How do I find "the" nearest completely monotonous function to $f(t)=1/(1+t^2)$ on $[0,+infinity)$ in the "L^1-norm" ? Note that $f(t)$ is not itself a completely monotonous function.
To Prof. Christopoulos: A theoretical functional analytic approach would be very good, there is no constraints of any kind, on the approximating function, I just want it to be completely monotonous.
The considered function $f(t)=1/(1+t^2)$ is not completely monotonous on
$([0,+\infty)$, and I need to find a completely monotonous function $g$ (or a linear combination of decreasing exponentials with positive coefficients), which is as close as possible to $f$ with respect to the $L^1$ norm.
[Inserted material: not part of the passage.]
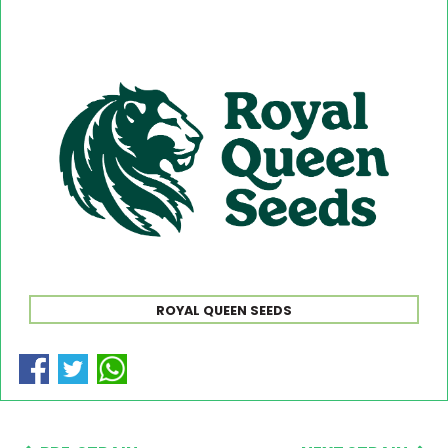
ROYAL QUEEN SEEDS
It makes sense to look for the best completely monotone approximation from the subset of decreasing exponential sums with positive coefficients.
However, according to my calculations, no finite sum of decreasing exponentials with positive coefficients can be a best L1 approximation to f(x) = 1/(1+x^2).
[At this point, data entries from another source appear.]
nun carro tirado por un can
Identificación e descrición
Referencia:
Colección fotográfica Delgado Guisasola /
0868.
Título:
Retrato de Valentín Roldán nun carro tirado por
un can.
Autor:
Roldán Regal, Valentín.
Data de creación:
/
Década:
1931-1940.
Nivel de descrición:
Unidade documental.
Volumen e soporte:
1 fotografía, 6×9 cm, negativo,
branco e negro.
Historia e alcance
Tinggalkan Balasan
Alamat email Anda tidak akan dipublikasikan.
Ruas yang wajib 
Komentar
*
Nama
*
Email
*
I'm curious as to your interest in approximating 1/(1+x^2). Could you please give us some background as to the origin of this problem?
Dear Omran, keep in mind that your function is not analytic beyond the x=+1 singularity (its range of convergence is R=1 and the interval of convergence does not contain +1). So, you have a difficult task, since you are interested for $([0,+\infty)$...
This is a partial answer. Consider the space of all continuous functions f on [0, infinity) such that lim f(t) exists in R, when t converges to infinity. Define f(infinity)=limf(t), when t converges to infinity. One obtains the algebra of continuous real functions defined on the compact [0, infinity], endowed with Alexandrov's topology.. The subspace Span{exp(-nt; n in N, t>=0}, where each function is extended by continuity to the whole interval [0,infinity] is a dense sub algebra, by Stone - Weierstrass theorem. In particular, it follows that each compactly supported function, with the support contained in [0,infinity) can be uniformly approximated by elements from Span{exp(-nt; n in N, t>=0}. On the other hand, the subspace of compactly supported functions is dense in L^1([0,infinity)) (Walter Rudin, "Real and complex analysis"). So, our function can be approximated by differences of completely monotonic functions, in L^1 norm. Of course, this does not prove that it can be approximated by completely monotonic functions. However, it might be a starting point, because our function is positive and decreasing. Notice that the convex set of all completely monotonic functions g with g(0)=1 is compact in a topology which is different with respect to L^1 topology. On the other hand, our function is not convex on [0, infinity), so that it is not completely monotonic. The problem remains open.